Consigne
Reproduisez en entier le texte sur l'écriture automatique, sans rien y changer.
===== Extrait du texte
[Littérature] L'écriture automatique : une arnaque ?
24 avril 04 00h23
Zarno

"... L'expérience décisive de l'écriture automatique, initiée dès 1919 par Breton et Soupault dans Les Champs magnétiques, repose en principe sur l'effacement de la personnalité consciente des auteurs, devenus les simples vecteurs d'une parole et d'une pensée impersonnelles ; il en va un peu autrement dans la pratique, comme le montrent les manuscrits, où les écritures respectives des deux poètes restent bien distinctes et ne sont pas exemptes de ratures. Et les plus belles pages de l'ouvrage donnent à entendre le ton inimitable d'une voix qui n'est pas celle "de personne" non plus que le murmure anonyme de la langue.L'inconscient qui s'y exprime reste individuel, façonné par une préhistoire et une histoire personnelles autant que collectives. Et c'est lorsque l'écrivain s'absente pour se faire simple scribe que la singularité de l'image créatrice disparaît au profit de l'enchaînement mécanique des stéréotypes qui hantent la mémoire linguistique et culturelle de tout un chacun, et qui remplissent trop de pages d'inspiration surréaliste. Lorsque, dans le manifeste de 1924, Breton corrige la définition reverdienne de l'image, qu'il cite pourtant avec révérence, en substituant aux "rapports lointains mais justes" des termes qu'elle rapproche, "le degré d'arbitraire le plus élevé", il prive la poésie de son seul critère de vérité, qui réside dans un accord imprévisible mais indéniable entre l'imaginaire et le réel. Il ne se rendait sûrement pas compte alors qu'il autorisait ainsi les plus médiocres à parer n'importe quoi du titre de poème. Si la poésie doit être faite par tous et non par un, selon le mot de Lautréamont, encore fait-il que chacun y mette du sien, en travaillant l'héritage collectif pour y apporter la touche singulière qui le renouvellera." (...)
==========
===== Matériel fourni
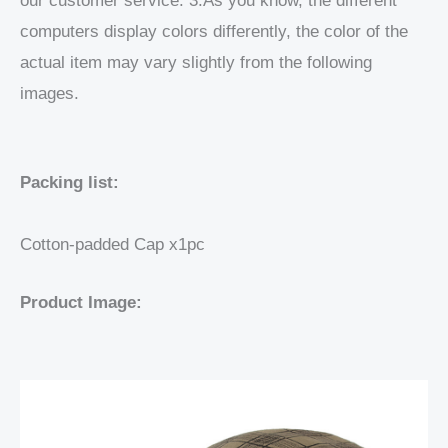
our customer service. 3.As you know, the different
computers display colors differently, the color of the
actual item may vary slightly from the following
images.
Packing list:
Cotton-padded Cap x1pc
Product Image: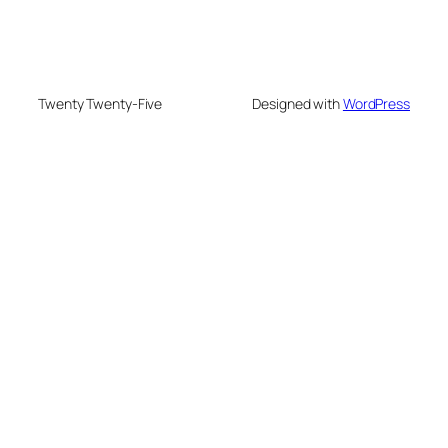
Twenty Twenty-Five
Designed with
WordPress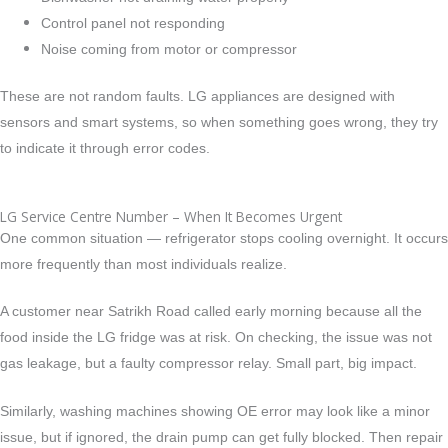
Control panel not responding
Noise coming from motor or compressor
These are not random faults. LG appliances are designed with
sensors and smart systems, so when something goes wrong, they try
to indicate it through error codes.
LG Service Centre Number – When It Becomes Urgent
One common situation — refrigerator stops cooling overnight.
It occurs
more frequently than most individuals realize.
A customer near Satrikh Road called early morning because all the
food inside the LG fridge was at risk. On checking, the issue was not
gas leakage, but a faulty compressor relay. Small part, big impact.
Similarly, washing machines showing OE error may look like a minor
issue, but if ignored, the drain pump can get fully blocked. Then repair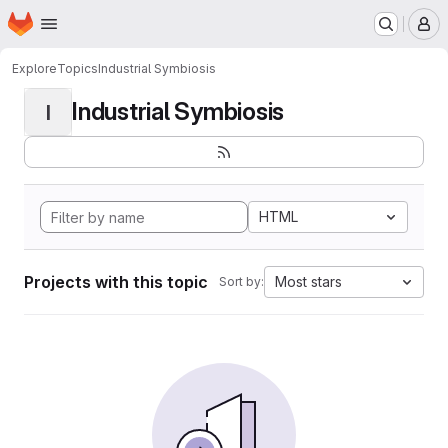
Homepage
Skip to main content
M
Explore
Topics
Industrial Symbiosis
Industrial Symbiosis
I
HTML
Projects with this topic
Most stars
Sort by:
==========
Réponse
[Littérature] L'écriture automatique : une arnaque ?
24 avril 04 00h23
Zarno

"... L'expérience décisive de l'écriture automatique, initiée dès 1919 par Breton et Soupault dans Les Champs magnétiques, repose en principe sur l'effacement de la personnalité consciente des auteurs, devenus les simples vecteurs d'une parole et d'une pensée impersonnelles ; il en va un peu autrement dans la pratique, comme le montrent les manuscrits, où les écritures respectives des deux poètes restent bien distinctes et ne sont pas exemptes de ratures. Et les plus belles pages de l'ouvrage donnent à entendre le ton inimitable d'une voix qui n'est pas celle "de personne" non plus que le murmure anonyme de la langue.L'inconscient qui s'y exprime reste individuel, façonné par une préhistoire et une histoire personnelles autant que collectives. Et c'est lorsque l'écrivain s'absente pour se faire simple scribe que la singularité de l'image créatrice disparaît au profit de l'enchaînement mécanique des stéréotypes qui hantent la mémoire linguistique et culturelle de tout un chacun, et qui remplissent trop de pages d'inspiration surréaliste. Lorsque, dans le manifeste de 1924, Breton corrige la définition reverdienne de l'image, qu'il cite pourtant avec révérence, en substituant aux "rapports lointains mais justes" des termes qu'elle rapproche, "le degré d'arbitraire le plus élevé", il prive la poésie de son seul critère de vérité, qui réside dans un accord imprévisible mais indéniable entre l'imaginaire et le réel. Il ne se rendait sûrement pas compte alors qu'il autorisait ainsi les plus médiocres à parer n'importe quoi du titre de poème. Si la poésie doit être faite par tous et non par un, selon le mot de Lautréamont, encore fait-il que chacun y mette du sien, en travaillant l'héritage collectif pour y apporter la touche singulière qui le renouvellera." (...)